I would think that 30G of RAM is plenty, but the size of the DDT is directly dependent on the amount of data being deduped and how well dedup works on your data. The dedup property is set at the dataset level, but lookups are done across the entire pool, so there is just one pool-wide DDT.

See this zfs-discuss thread on calculating the DDT size. Essentially it's one DDT entry per unique block on the pool, so if you have a large amount of data but a low dedup ratio, that means more unique blocks and thus a larger DDT. The system tries to keep the DDT in RAM, but some of it may be evicted if the memory is needed for applications. Having L2ARC cache can help prevent the DDT from going to the main pool disks, as it will be evicted from main memory (ARC) into L2ARC.


One thing to keep in mind with ZFS and snapshots is that nothing is free, and as you remove large amounts of data, and expect snapshots to continue to maintain that data for you, especially if you have a large number of snapshots, as you conduct your deletes, snapshots have to be updated accordingly to reflect changes to the filesystem. I am assuming that you have 6 VDEVs, basically 6 mirrors in the pool, which means that you actually have to perform these changes against all disks, since data is quite evenly spread across each VDEV. With dedup on, the situation gets much more complicated, especially if the ratio is good, and if the ratio is poor, do not use it.
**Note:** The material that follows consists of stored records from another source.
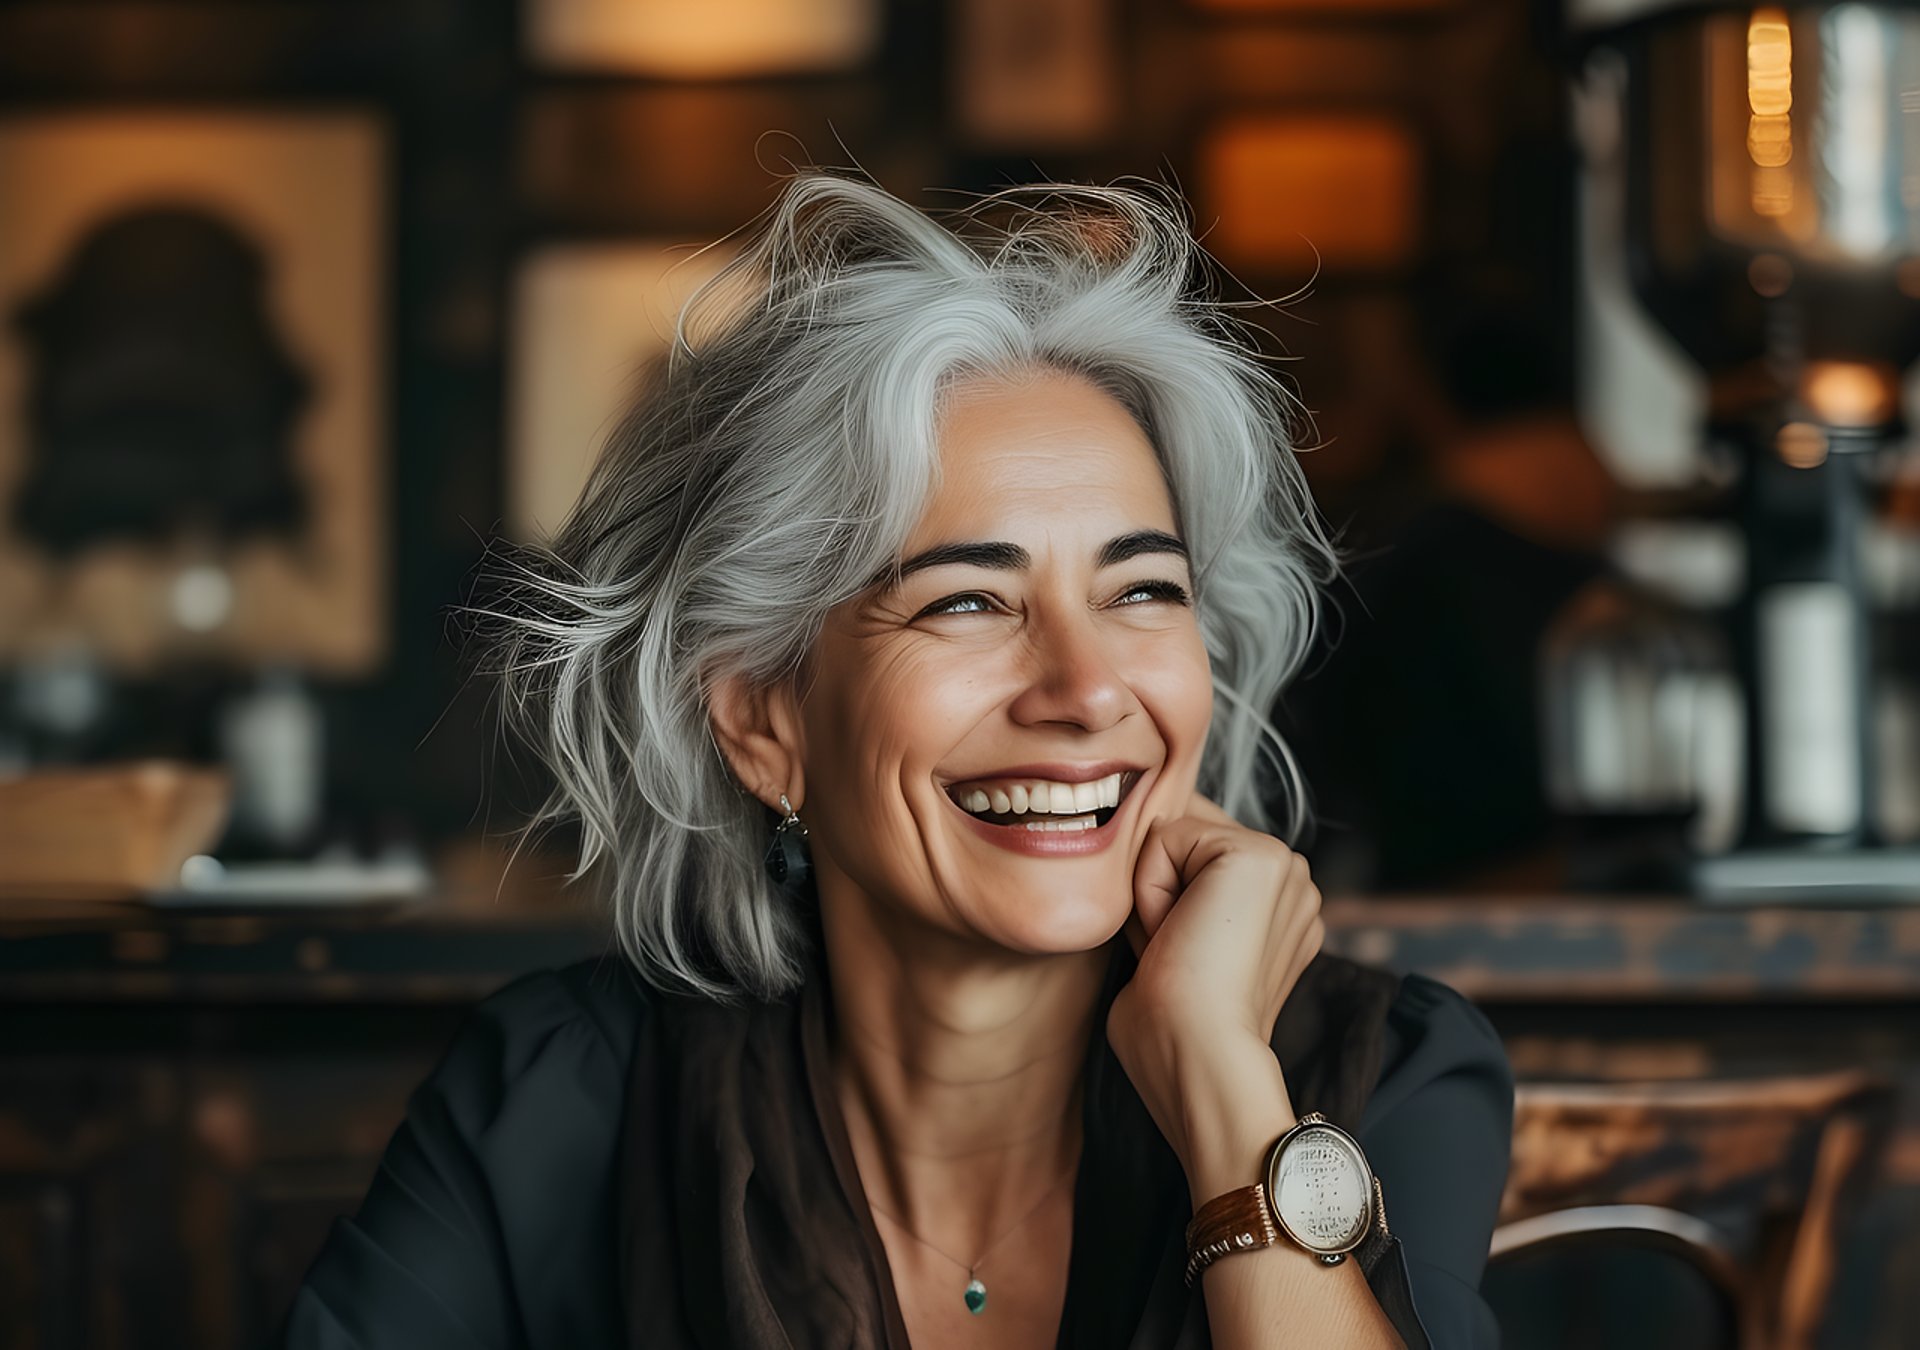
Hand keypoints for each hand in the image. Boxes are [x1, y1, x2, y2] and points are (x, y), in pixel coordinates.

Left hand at [1105, 791, 1324, 1184]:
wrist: (1199, 1058)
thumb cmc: (1174, 1033)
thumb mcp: (1172, 950)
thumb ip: (1169, 902)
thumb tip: (1139, 850)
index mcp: (1276, 910)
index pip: (1194, 861)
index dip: (1162, 904)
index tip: (1181, 961)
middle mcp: (1291, 884)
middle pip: (1184, 845)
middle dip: (1161, 893)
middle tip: (1179, 955)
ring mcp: (1284, 865)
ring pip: (1174, 839)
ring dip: (1156, 893)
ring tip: (1182, 949)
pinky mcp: (1258, 854)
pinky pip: (1166, 838)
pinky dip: (1151, 887)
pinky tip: (1181, 934)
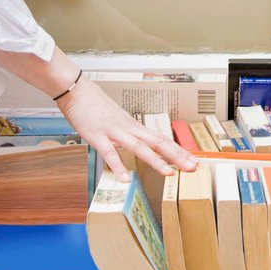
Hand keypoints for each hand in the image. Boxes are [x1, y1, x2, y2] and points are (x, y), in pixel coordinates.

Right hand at [56, 79, 196, 181]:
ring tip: (169, 173)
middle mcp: (129, 128)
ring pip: (139, 147)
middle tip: (193, 167)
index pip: (161, 139)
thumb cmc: (95, 107)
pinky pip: (109, 153)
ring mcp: (114, 131)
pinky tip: (125, 178)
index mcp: (134, 127)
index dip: (178, 151)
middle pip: (158, 143)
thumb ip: (128, 134)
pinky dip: (118, 166)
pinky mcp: (97, 136)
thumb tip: (139, 145)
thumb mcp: (118, 121)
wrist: (78, 91)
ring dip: (155, 161)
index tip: (192, 160)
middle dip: (176, 156)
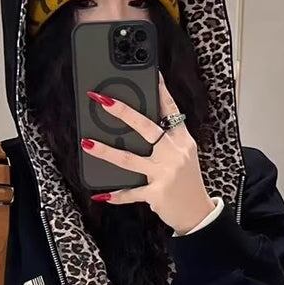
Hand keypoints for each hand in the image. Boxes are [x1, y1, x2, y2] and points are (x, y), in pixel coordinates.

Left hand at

In essence, if the ratio is good, or great, you have a large number of references, all of which are of course metadata and they all need to be updated, along with snapshots, and snapshot related metadata. If you filesystems have small blocksizes, the situations gets even more complex, because the amount of refs. is much greater for a 4K blocksize dataset vs. a 128K dataset.

Basically, there are few things you can do, other than: 1) Add high-performance SSDs as caching devices, and tune your filesystem to use caching devices for nothing but metadata, 2) reduce large delete/destroy operations, 3) re-consider usage of deduplication. But, you cannot simply disable deduplication on a pool, or a filesystem. If enabled on whole pool, you have to re-create the pool, or if set on individual filesystem destroying and re-creating the filesystem will address the issue.

At Nexenta, we are very careful with deduplication when we recommend it to customers. There are a lot of cases where it is a brilliant solution, and customer could not live without it. And in those cases we often have customers using 96GB of RAM or more, to maintain more of the metadata, and the DDT in RAM. As soon as DDT metadata is pushed to spinning media everything literally comes to a screeching halt. Hope this helps.